The implementation of ECS follows a few conventions. Understanding them will help you understand ECS better.

Datatype for integers

edit

Unless otherwise noted, the datatype used for integer fields should be long.

IDs and most codes are keywords, not integers

edit

Despite the fact that IDs and codes (such as error codes) are often integers, this is not always the case. Since we want to make it possible to map as many systems and data sources to ECS as possible, we default to using the keyword type for IDs and codes.

Some specific kinds of codes are always integers, like HTTP status codes. If those have a specific corresponding specific field (as HTTP status does), its type can safely be an integer type. But generic fields like error.code cannot have this guarantee, and are therefore keyword.

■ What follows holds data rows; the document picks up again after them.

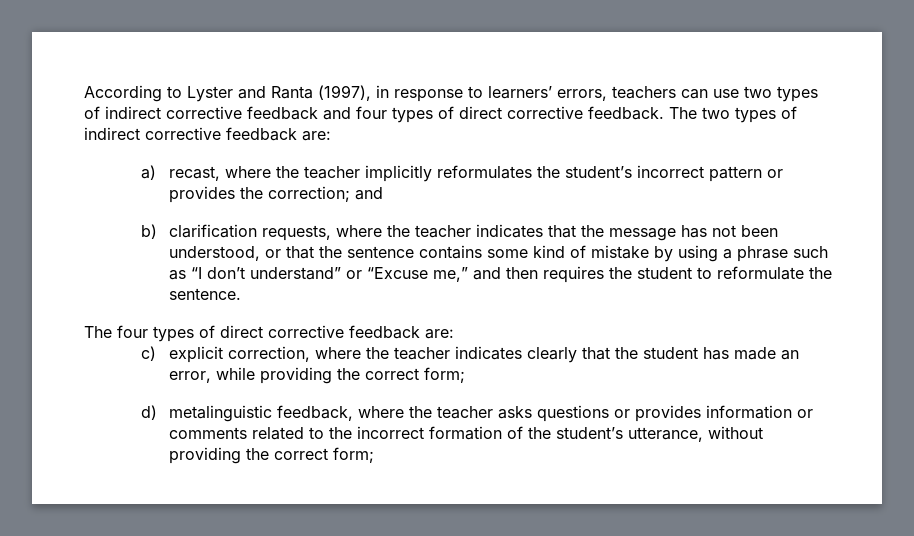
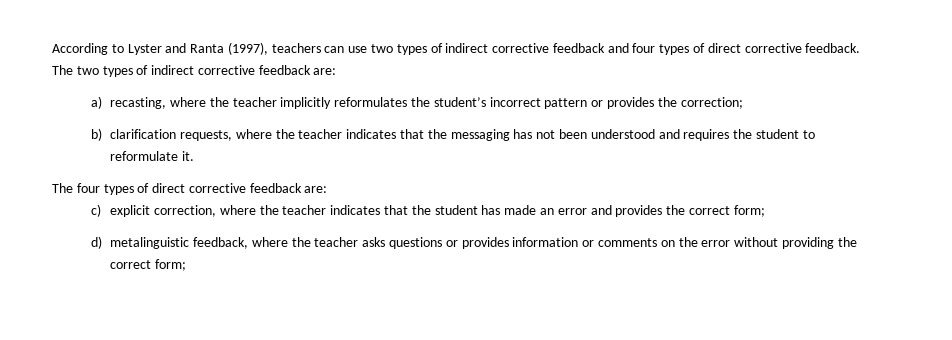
[376,85,607,102] in response to learners’ errors, -> (268, 48) none
[169,166,221,181] recast, -> [110,97,167,109] recasting,
[355,187,384,200] and -> (743, 103) none
[609,228,677,241] message -> [450,129,510,141] messaging
[169,245,829,262] [169,267,539,282] understood, or that the sentence contains some kind of mistake by using a phrase such as “I don’t understand” or “Excuse me,” and then -> [590,129,680,139] understood and
[809,267,833,279] [169,288,242,300] the sentence. -> [182,151,195,161] it.
[527,347,578,363] clearly -> (381, 210) none
[169,367,333,384] error, while providing -> [557,205,663,217] error and provides
[252,426,704,442] related to the incorrect formation of the student’s utterance, -> [660,237,731,247] on the error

Text indexing and multi-fields

edit

Elasticsearch can index text using datatypes:

  • text Text indexing allows for full text search, or searching arbitrary words that are part of the field. See Text datatype in the Elasticsearch Reference Guide.
  • keyword Keyword indexing offers faster exact match filtering, prefix search (like autocomplete), and makes aggregations (like Kibana visualizations) possible. See the Elasticsearch Reference Guide for more information on exact match filtering, prefix search, or aggregations.
Default Elasticsearch convention for indexing text fields
edit

Unless your index mapping or index template specifies otherwise (as the ECS index template does), Elasticsearch indexes a text field as text at the canonical field name, and indexes a second time as keyword, nested in a multi-field.

Default Elasticsearch convention:

  • Canonical field: myfield is text
  • Multi-field: myfield.keyword is keyword
ECS convention for indexing text fields
edit

ECS flips the above convention around.

For monitoring use cases, keyword indexing is needed almost exclusively, with full text search needed on very few fields. Moreover, indexing for full text search on lots of fields, where it’s not expected to be used is wasteful of resources.

Given these two premises, ECS defaults all text indexing to keyword datatype (with very few exceptions). Any use case that requires full text search indexing on additional fields can add a multi-field for full text search. Doing so does not conflict with ECS, as the canonical field name will remain keyword indexed.

So the ECS multi-field convention for text is:

  • Canonical field: myfield is keyword
  • Multi-field: myfield.text is text

Exceptions

The only exceptions to this convention are fields message and error.message, which are indexed for full text search only, with no multi-field. These two fields don’t follow the new convention because they are deemed too big of a breaking change with these two widely used fields in Beats.

Any future field that will be indexed for full text search in ECS will however follow the multi-field convention where text indexing is nested in the multi-field.